Heute vor 35 Jahren erschien „The Queen is dead“. Kein übermäßig runder Anlass, um sich hier weitschweifig über die Smiths auszulassen. Ich tu‘s aber trotzdem.
Es gab bis zur Ausbreitung des Internets noch eine relativ lebendige Romantik, also jetzt nicht so was wie Abendessen bei Kerzenschein oder auf weißen Pferden in Zeitlupe über den Strand reiten, sondern eine echte „kulturgeschichtliche“ Erscheinung und Merkwürdigkeit, eine Geisteshaltung mit allem charakteristischen Zubehör: mit krankhafter Sehnsucht, mit einer diffusen Anfälligkeit für alles Unerreichbare, einem gegenstandslosen Weltschmerz, einer fiebrigen Resignation, einem unstillbaren Verlangen nach Erlösung, einer traurigen, traumverlorenen Einsamkeit an betäubend blühenden Sommerabenden.

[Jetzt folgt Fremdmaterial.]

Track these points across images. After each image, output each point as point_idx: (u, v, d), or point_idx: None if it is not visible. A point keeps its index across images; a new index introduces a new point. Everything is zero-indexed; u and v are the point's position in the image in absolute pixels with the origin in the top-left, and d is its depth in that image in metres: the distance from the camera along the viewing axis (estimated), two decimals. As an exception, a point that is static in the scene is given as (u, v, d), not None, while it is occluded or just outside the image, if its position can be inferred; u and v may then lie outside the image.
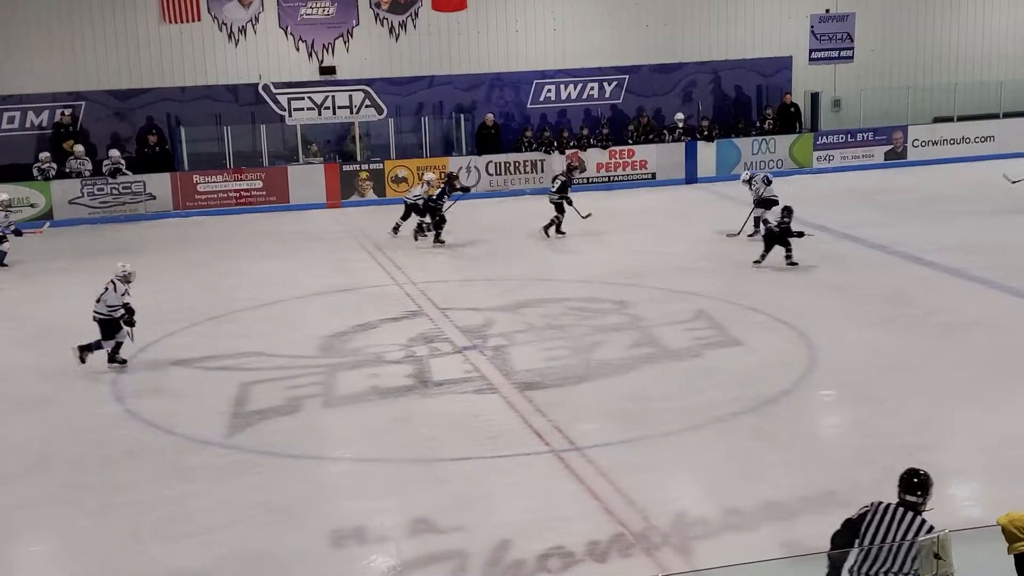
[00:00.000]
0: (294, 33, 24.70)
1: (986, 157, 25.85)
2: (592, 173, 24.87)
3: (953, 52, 28.04)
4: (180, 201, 23.28)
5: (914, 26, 27.75)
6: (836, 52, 27.04)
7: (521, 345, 13.57)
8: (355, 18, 24.94)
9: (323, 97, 24.75)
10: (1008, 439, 10.17)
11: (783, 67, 26.79)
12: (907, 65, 27.72)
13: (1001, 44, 28.22)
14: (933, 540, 4.63)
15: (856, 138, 26.10)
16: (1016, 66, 28.05)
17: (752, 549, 8.04)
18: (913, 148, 26.18)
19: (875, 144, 26.22)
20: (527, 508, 9.10)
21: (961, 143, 26.44)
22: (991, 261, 16.52)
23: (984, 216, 19.96)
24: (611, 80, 25.99)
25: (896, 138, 26.21)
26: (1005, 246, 17.50)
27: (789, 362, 12.57)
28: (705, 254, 18.19)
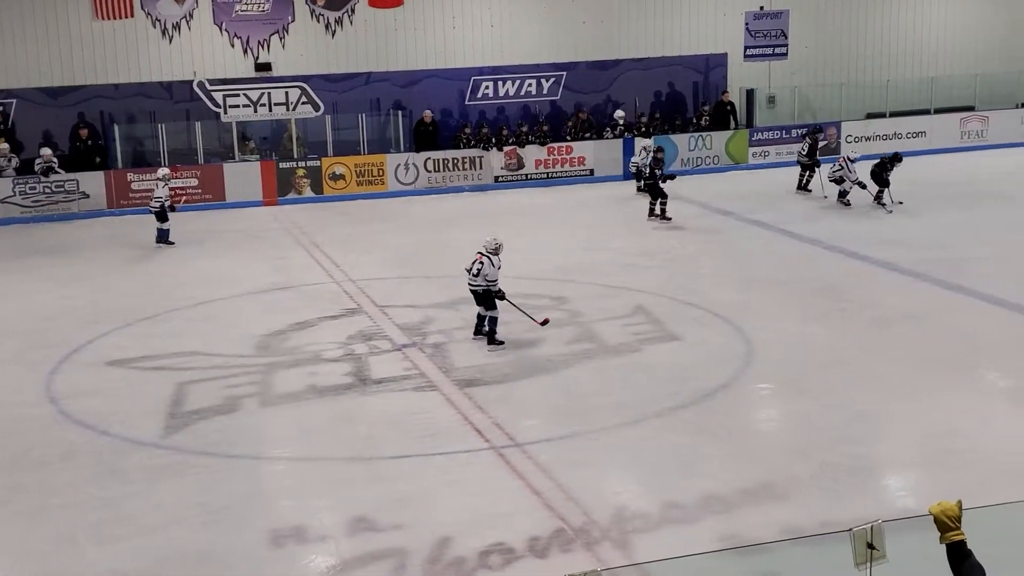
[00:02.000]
0: (229, 30, 24.46)
1: (918, 152, 26.22)
2: (531, 169, 24.89)
3: (885, 49, 28.44)
4: (114, 200, 22.96)
5: (846, 23, 28.11)
6: (771, 49, 27.31)
7: (460, 342, 13.56)
8: (291, 14, 24.75)
9: (259, 94, 24.52)
10: (940, 431, 10.34)
11: (719, 64, 27.02)
12: (840, 62, 28.07)
13: (931, 41, 28.67)
14: (866, 529, 4.69)
15: (791, 134, 26.37)
16: (946, 62, 28.51)
17: (691, 542, 8.11)
18: (847, 144, 26.50)
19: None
20: (467, 505, 9.10)
21: (893, 139, 26.82)
22: (923, 255, 16.79)
23: (916, 210, 20.27)
24: (549, 77, 26.04)
25: (830, 134, 26.52)
26: (936, 240, 17.79)
27: (726, 356, 12.68)
28: (643, 250, 18.29)
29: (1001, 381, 11.95)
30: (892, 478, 9.74)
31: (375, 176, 24.12)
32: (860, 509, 8.14)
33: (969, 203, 20.68)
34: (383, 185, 24.14)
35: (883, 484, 9.59)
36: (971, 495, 8.32)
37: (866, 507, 8.20)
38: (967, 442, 10.05)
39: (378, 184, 24.12)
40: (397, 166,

Ihren Ausdruck fand diese Romantik in erster Linie in der Musik. Es waren nicht nur schräge Außenseitertypen, die einen Großteil ihrer Jugend damit verbrachten, auf dem Bett zu liegen und die Musik zu hören, die ihnen ihre schmerzlich-schöne Lebensuntauglichkeit, ihre erhabene Ungeliebtheit, ihre kostbare Empfindsamkeit elegisch verhallt spiegelte. Es waren fast alle auf die eine oder andere Weise Außenseiter in den Siebzigern, Achtzigern, Neunzigern, fast alle hatten ihre Beschädigungen und Unvorzeigbarkeiten, oder zumindest konnten sie sie herbeifantasieren und sich innerlich in Posen werfen, mit denen sie sich selbst zu Tränen rührten. Sie hatten kein derart entbehrungsreiches Leben wie ihre Eltern, die in Kriegs- und Nachkriegszeiten hineingewachsen waren, aber die 80er-Welt war auch nicht leicht, sie war vor allem langweilig, sie war klein und eng, und sie wurde kaum interessanter dadurch, dass man mit der Clique, mit fünf, sechs anderen Leuten, die genauso gelangweilt und verwirrt waren, auf Spielplätzen abhing und rauchte.
Die Musik war all diesen fortwährend Fallenden das rettende Netz, das sie auffing in ihrer Sehnsucht, die nicht selten ein theatralisch-tiefempfundenes Verlangen nach dem Ende war. Morrissey sang von den „songs that made you cry and the songs that saved your life“, und er selber hat wohl nicht wenige Songs gesungen, die Leben gerettet haben.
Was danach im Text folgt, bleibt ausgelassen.